Carers represent the cornerstone of Scotland’s health and social care system. It is estimated that more than 788,000 people are caring for a relative, friend or neighbour in Scotland, this includes around 44,000 people under the age of 18. Together, they are estimated to provide care worth approximately £10bn every year. Despite the fundamental services provided by carers, they have previously received little recognition or governmental support, often resulting in increased social isolation and greater financial struggles, particularly in circumstances where fulltime employment cannot be balanced alongside caring responsibilities.
To address these matters, the Scottish Parliament passed the Carers (Scotland) Act on 9th March 2016. This key piece of legislation will come into effect on 1st April 2018 and will seek to promote, defend and extend the rights of adult and young carers across Scotland. Most importantly, this legislation will aim to afford carers a balance between their caring responsibilities, education, health and wellbeing.
Difficulties experienced by carers in Scotland are often multidimensional in nature requiring an equally diverse range of socio-economic remedies. To what extent will this legislation address carers’ needs and create realisable and enforceable rights and opportunities. Does this legislation have the necessary teeth to carve out positive and long-term change for carers in Scotland?
Caring for Carers
The Act seeks to extend and enrich the rights of carers in Scotland. Provisions in the Act are designed to secure enhanced and more coherent support for carers so that they are able to continue to provide care, if they so wish, in better health while at the same time being afforded the opportunity to pursue educational, employment or social aspirations. The most significant implications of the Act are as follows:
- The definition of ‘carer’ has been revised to reflect the diverse range of circumstances in which people are undertaking caring responsibilities. The meaning of ‘carer’ includes an individual ‘who intends to provide care’ as well as an individual who presently provides care. Further, there will no longer be a requirement for the care provided to be ‘substantial’ and ‘regular,’ therefore expanding the definition of ’carer’ to encompass a greater number of care providers.
- Each local authority will be required to establish local eligibility criteria, detailing the circumstances in which support will be offered to carers. Carers who meet the eligibility criteria must be provided with support to meet their identified needs and should be offered a choice under four options as to how such support will be rendered, either through direct financial payment, targeting of available support, provision of support personnel for the cared for person or through an assortment of these available options. By allowing carers to self-direct their means of support, it is envisaged that such support will more adequately address their individual needs.

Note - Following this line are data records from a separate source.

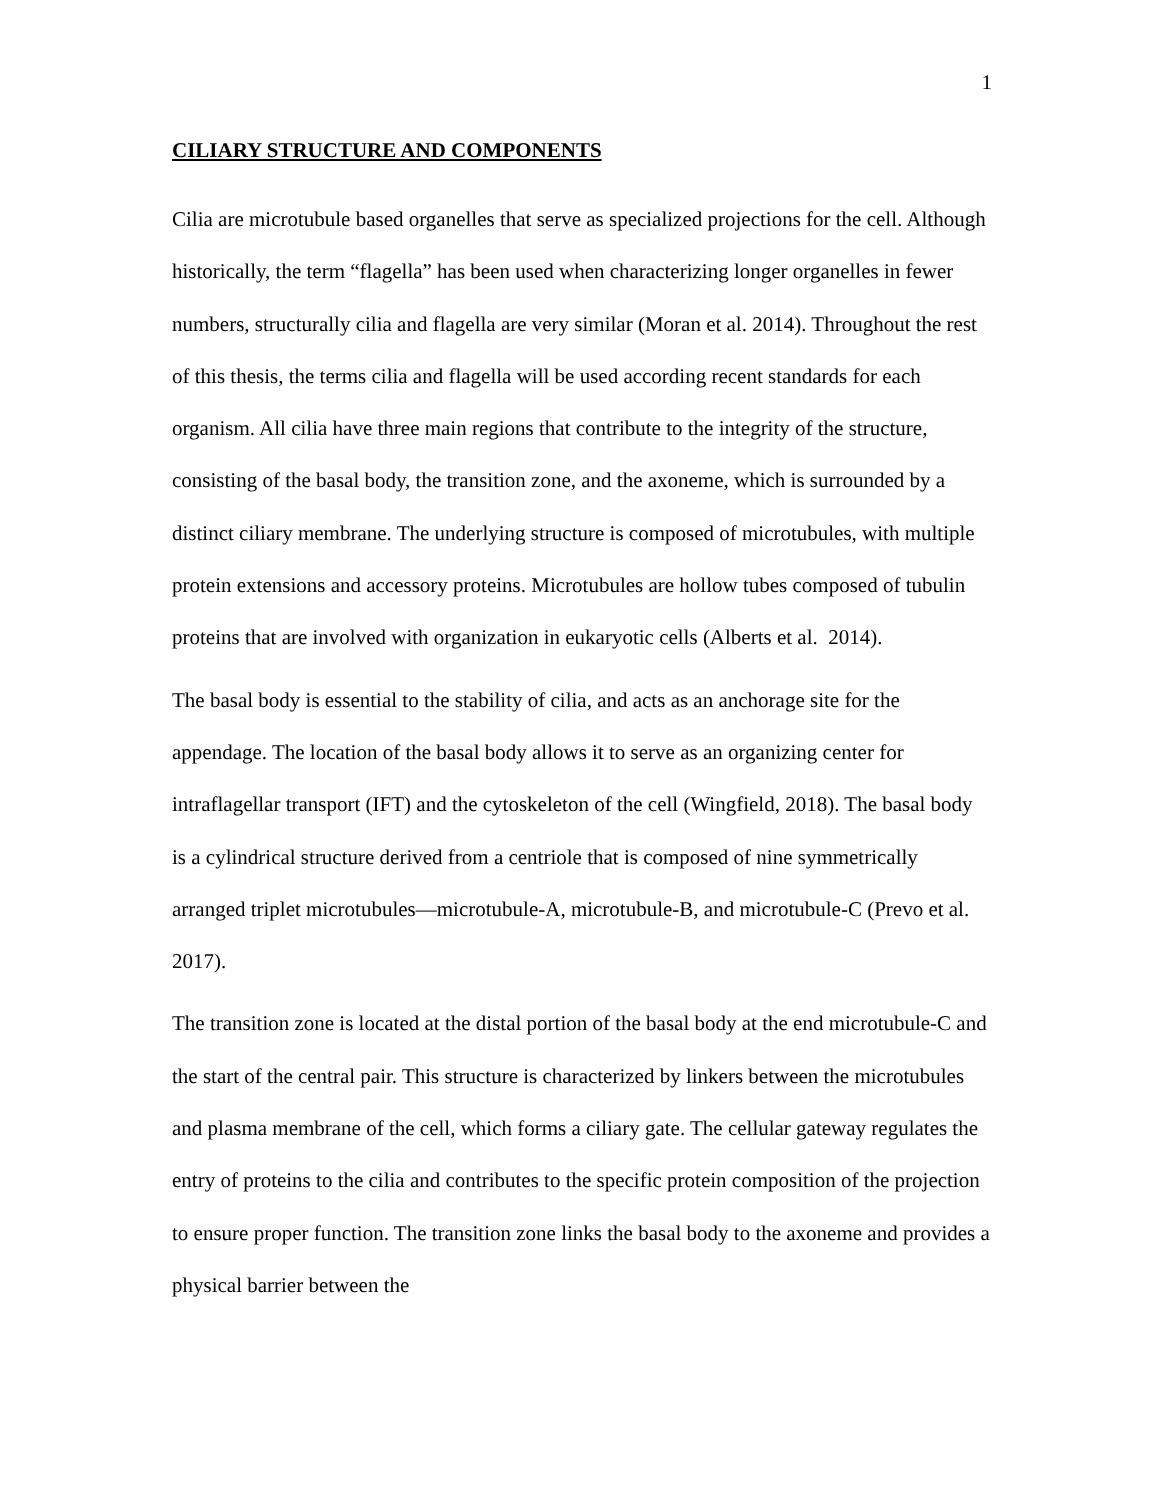1
CILIARY STRUCTURE AND COMPONENTS
Cilia are microtubule based organelles that serve as specialized projections for the cell. Although historically, the term “flagella” has been used when characterizing longer organelles in fewer numbers, structurally cilia and flagella are very similar (Moran et al. 2014). Throughout the rest of this thesis, the terms cilia and flagella will be used according recent standards for each organism. All cilia have three main regions that contribute to the integrity of the structure, consisting of the basal body, the transition zone, and the axoneme, which is surrounded by a distinct ciliary membrane. The underlying structure is composed of microtubules, with multiple protein extensions and accessory proteins. Microtubules are hollow tubes composed of tubulin proteins that are involved with organization in eukaryotic cells (Alberts et al. 2014).
The basal body is essential to the stability of cilia, and acts as an anchorage site for the appendage. The location of the basal body allows it to serve as an organizing center for intraflagellar transport (IFT) and the cytoskeleton of the cell (Wingfield, 2018). The basal body is a cylindrical structure derived from a centriole that is composed of nine symmetrically arranged triplet microtubules—microtubule-A, microtubule-B, and microtubule-C (Prevo et al. 2017).
The transition zone is located at the distal portion of the basal body at the end microtubule-C and the start of the central pair. This structure is characterized by linkers between the microtubules and plasma membrane of the cell, which forms a ciliary gate. The cellular gateway regulates the entry of proteins to the cilia and contributes to the specific protein composition of the projection to ensure proper function. The transition zone links the basal body to the axoneme and provides a physical barrier between the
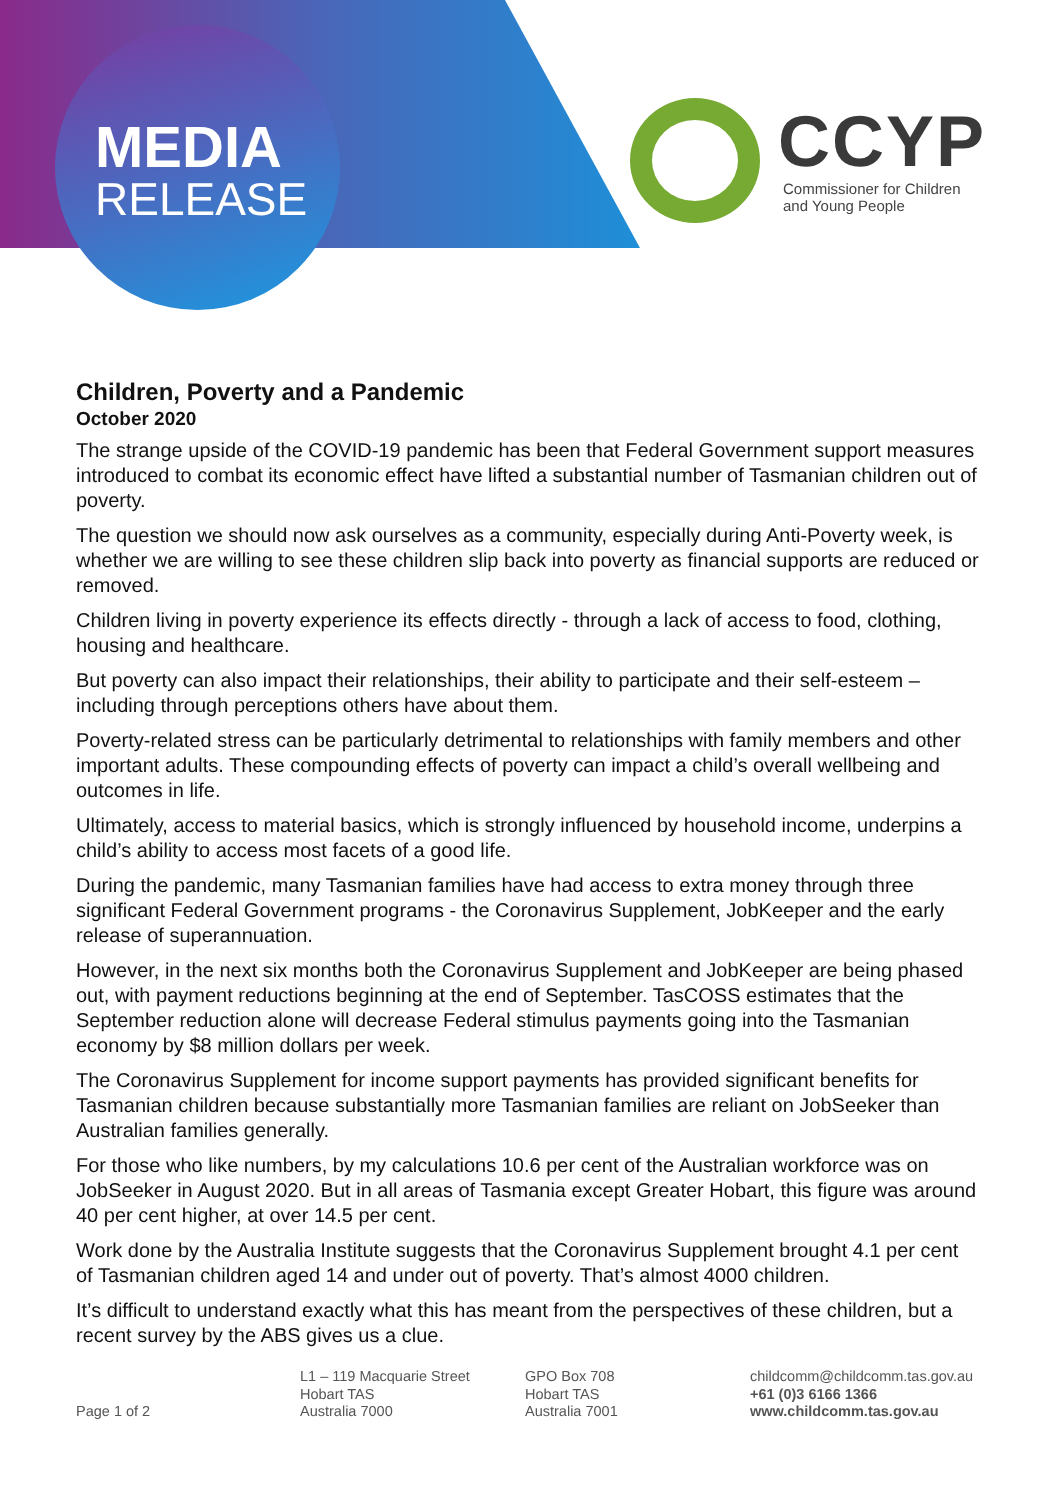MEDIA
RELEASE
CCYP
Commissioner for Children
and Young People
Children, Poverty and a Pandemic
October 2020
The strange upside of the COVID-19 pandemic has been that Federal Government support measures introduced to combat its economic effect have lifted a substantial number of Tasmanian children out of poverty.
The question we should now ask ourselves as a community, especially during Anti-Poverty week, is whether we are willing to see these children slip back into poverty as financial supports are reduced or removed.
Children living in poverty experience its effects directly - through a lack of access to food, clothing, housing and healthcare.
But poverty can also impact their relationships, their ability to participate and their self-esteem – including through perceptions others have about them.
Poverty-related stress can be particularly detrimental to relationships with family members and other important adults. These compounding effects of poverty can impact a child’s overall wellbeing and outcomes in life.
Ultimately, access to material basics, which is strongly influenced by household income, underpins a child’s ability to access most facets of a good life.
During the pandemic, many Tasmanian families have had access to extra money through three significant Federal Government programs - the Coronavirus Supplement, JobKeeper and the early release of superannuation.
However, in the next six months both the Coronavirus Supplement and JobKeeper are being phased out, with payment reductions beginning at the end of September. TasCOSS estimates that the September reduction alone will decrease Federal stimulus payments going into the Tasmanian economy by $8 million dollars per week.
The Coronavirus Supplement for income support payments has provided significant benefits for Tasmanian children because substantially more Tasmanian families are reliant on JobSeeker than Australian families generally.
For those who like numbers, by my calculations 10.6 per cent of the Australian workforce was on JobSeeker in August 2020. But in all areas of Tasmania except Greater Hobart, this figure was around 40 per cent higher, at over 14.5 per cent.
Work done by the Australia Institute suggests that the Coronavirus Supplement brought 4.1 per cent of Tasmanian children aged 14 and under out of poverty. That’s almost 4000 children.
It’s difficult to understand exactly what this has meant from the perspectives of these children, but a recent survey by the ABS gives us a clue.
Page 1 of 2
L1 – 119 Macquarie Street
Hobart TAS
Australia 7000
GPO Box 708
Hobart TAS
Australia 7001
childcomm@childcomm.tas.gov.au
+61 (0)3 6166 1366
www.childcomm.tas.gov.au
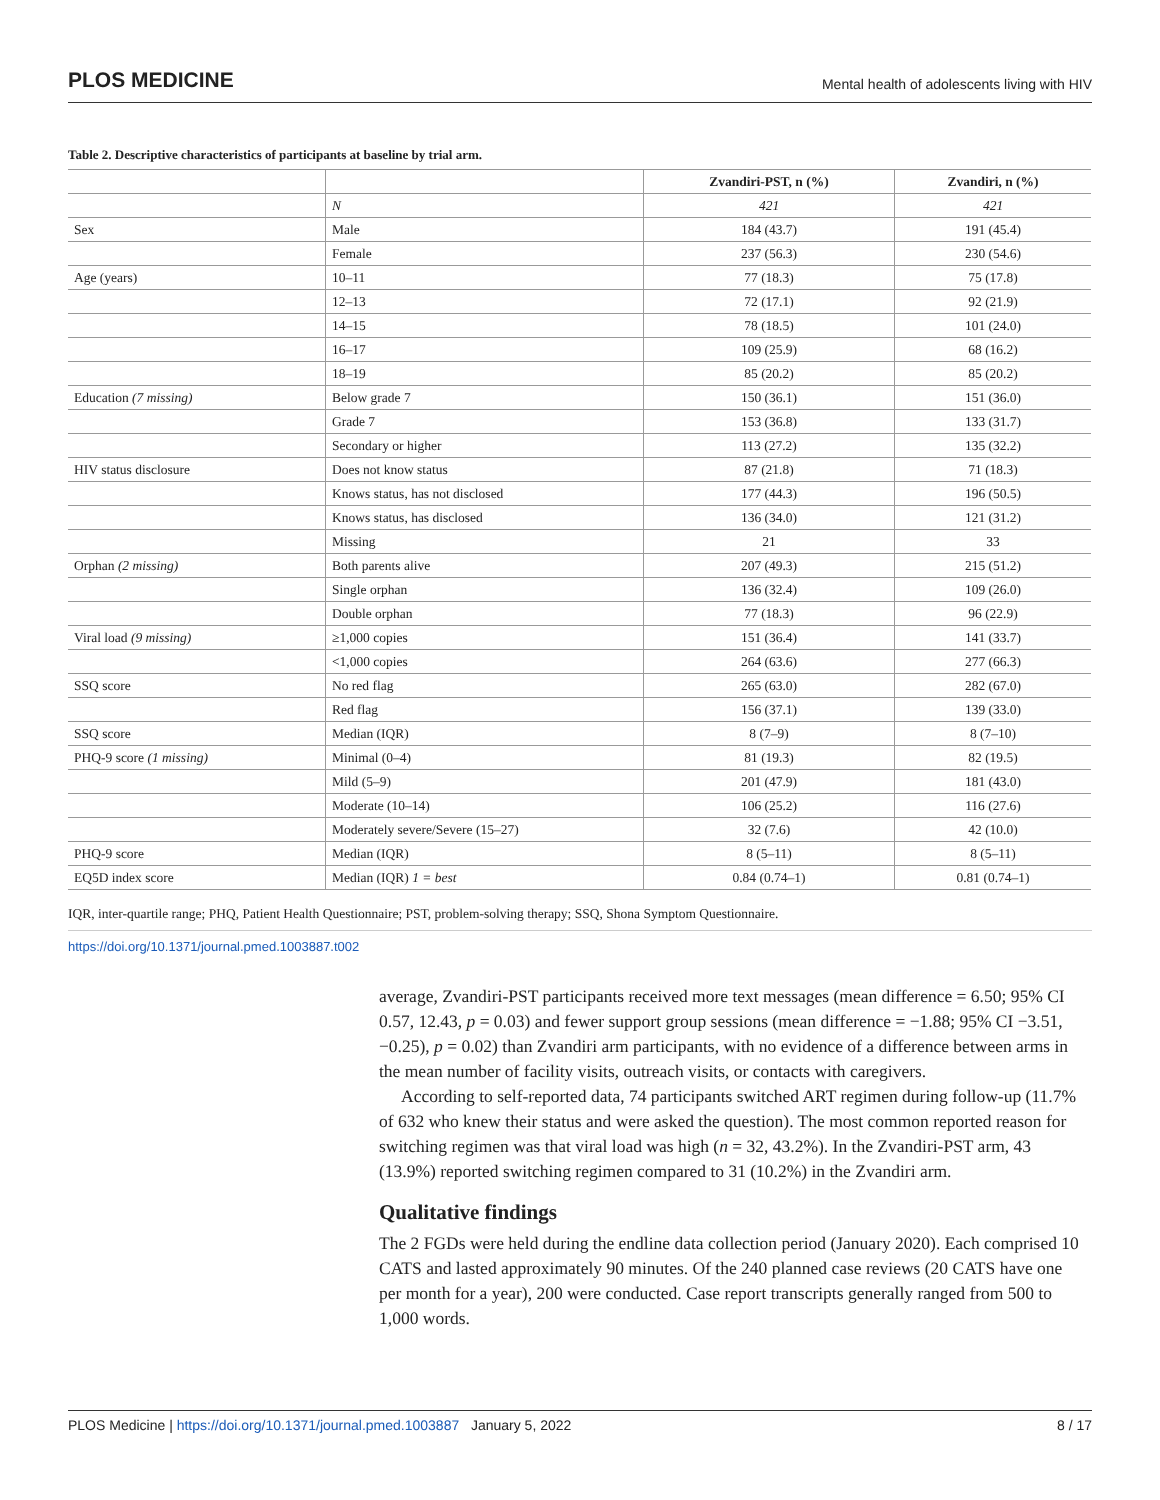PLOS MEDICINE Mental health of adolescents living with HIV
Table 2. Descriptive characteristics of participants at baseline by trial arm.
| | | Zvandiri-PST, n (%) | Zvandiri, n (%) |
| --- | --- | --- | --- |
| | N | 421 | 421 |
| Sex | Male | 184 (43.7) | 191 (45.4) |
| | Female | 237 (56.3) | 230 (54.6) |
| Age (years) | 10–11 | 77 (18.3) | 75 (17.8) |
| | 12–13 | 72 (17.1) | 92 (21.9) |
| | 14–15 | 78 (18.5) | 101 (24.0) |
| | 16–17 | 109 (25.9) | 68 (16.2) |
| | 18–19 | 85 (20.2) | 85 (20.2) |
| Education (7 missing) | Below grade 7 | 150 (36.1) | 151 (36.0) |
| | Grade 7 | 153 (36.8) | 133 (31.7) |
| | Secondary or higher | 113 (27.2) | 135 (32.2) |
| HIV status disclosure | Does not know status | 87 (21.8) | 71 (18.3) |
| | Knows status, has not disclosed | 177 (44.3) | 196 (50.5) |
| | Knows status, has disclosed | 136 (34.0) | 121 (31.2) |
| | Missing | 21 | 33 |
| Orphan (2 missing) | Both parents alive | 207 (49.3) | 215 (51.2) |
| | Single orphan | 136 (32.4) | 109 (26.0) |
| | Double orphan | 77 (18.3) | 96 (22.9) |
| Viral load (9 missing) | ≥1,000 copies | 151 (36.4) | 141 (33.7) |
| | <1,000 copies | 264 (63.6) | 277 (66.3) |
| SSQ score | No red flag | 265 (63.0) | 282 (67.0) |
| | Red flag | 156 (37.1) | 139 (33.0) |
| SSQ score | Median (IQR) | 8 (7–9) | 8 (7–10) |
| PHQ-9 score (1 missing) | Minimal (0–4) | 81 (19.3) | 82 (19.5) |
| | Mild (5–9) | 201 (47.9) | 181 (43.0) |
| | Moderate (10–14) | 106 (25.2) | 116 (27.6) |
| | Moderately severe/Severe (15–27) | 32 (7.6) | 42 (10.0) |
| PHQ-9 score | Median (IQR) | 8 (5–11) | 8 (5–11) |
| EQ5D index score | Median (IQR) 1 = best | 0.84 (0.74–1) | 0.81 (0.74–1) |
IQR, inter-quartile range; PHQ, Patient Health Questionnaire; PST, problem-solving therapy; SSQ, Shona Symptom Questionnaire.
https://doi.org/10.1371/journal.pmed.1003887.t002
average, Zvandiri-PST participants received more text messages (mean difference = 6.50; 95% CI 0.57, 12.43, p = 0.03) and fewer support group sessions (mean difference = −1.88; 95% CI −3.51, −0.25), p = 0.02) than Zvandiri arm participants, with no evidence of a difference between arms in the mean number of facility visits, outreach visits, or contacts with caregivers.
According to self-reported data, 74 participants switched ART regimen during follow-up (11.7% of 632 who knew their status and were asked the question). The most common reported reason for switching regimen was that viral load was high (n = 32, 43.2%). In the Zvandiri-PST arm, 43 (13.9%) reported switching regimen compared to 31 (10.2%) in the Zvandiri arm.
Qualitative findings
The 2 FGDs were held during the endline data collection period (January 2020). Each comprised 10 CATS and lasted approximately 90 minutes. Of the 240 planned case reviews (20 CATS have one per month for a year), 200 were conducted. Case report transcripts generally ranged from 500 to 1,000 words.
PLOS Medicine | https://doi.org/10.1371/journal.pmed.1003887 January 5, 2022 8 / 17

- Local authorities will be obliged to publish a ‘Short Breaks Services Statement,’ which provide information about short break services available in Scotland for carers and cared for persons. The definition of ‘short breaks’ will be clarified in regulations and guidance as will further details on how these statements will be prepared, published and reviewed.
- Local authorities will be required to provide support to carers that fulfill the local eligibility criteria; this will include preparing an adult care and support plan (ACSP) or young carer statement (YCS) for anyone identified as a carer. Such support plans will specify personal outcomes, identified needs and the support to be provided to meet these needs.
- Each local authority must also establish and maintain an information and advice service for carers, providing guidance on matters including education and training, advocacy for carers, bereavement support services, emergency and future care planning, health and wellbeing, mental health counseling and potential means of income maximisation. By ensuring carers are better informed of their rights and entitlements and the services available to them, it is hoped that carers will feel supported and appreciated and in turn better equipped to manage the challenges they face as carers.
- There are a range of provisions within the Act seeking to enhance the involvement of carers in both developing and planning services locally. Local authorities and NHS boards will be required to involve carers in carers' services, and similarly health boards and local authorities will also be obliged to work together to create local carer strategies. By involving carers at the heart of the decision-making and planning process, it is hoped that these services and facilities will be better adapted and prepared to meet the specific needs of carers in Scotland.
- Scottish ministers will be obliged to prepare a Carers Rights Charter. This document will outline carers’ rights under the Carers (Scotland) Act 2016 and is likely to also broadly summarise and amalgamate carers’ rights under other legislation to provide a comprehensive overview of the legal position of carers in Scotland. In developing this Charter, the Scottish Government will consult with carers and carers’ organisations.
Policy Objectives and Practical Realisation
The Scottish Government has stated that this Act is ‘founded on a preventative approach.’ This legislation recognises the contribution carers make to the lives of the people they care for and more widely health and social services and the economy. By providing avenues for carers to balance their caring responsibilities it is hoped that carers will be healthier and happier in the care they provide, without which Scotland’s health and social services would be overwhelmed beyond functioning capacity. Further, by providing additional support and information pathways, it is envisaged that the standard of care and quality of life for both carers and cared for persons will improve.
The success and realisation of the Carers Act will greatly depend on its implementation by local authorities. At a time of increased budgetary constraints, local authorities are being asked to do more with less and in this instance have been assigned an extensive range of duties to fulfill. The extent to which local authorities will be financially capable of implementing the provisions of the legislation remains to be seen, this will likely be the greatest obstacle to realising positive change and progress for carers in Scotland.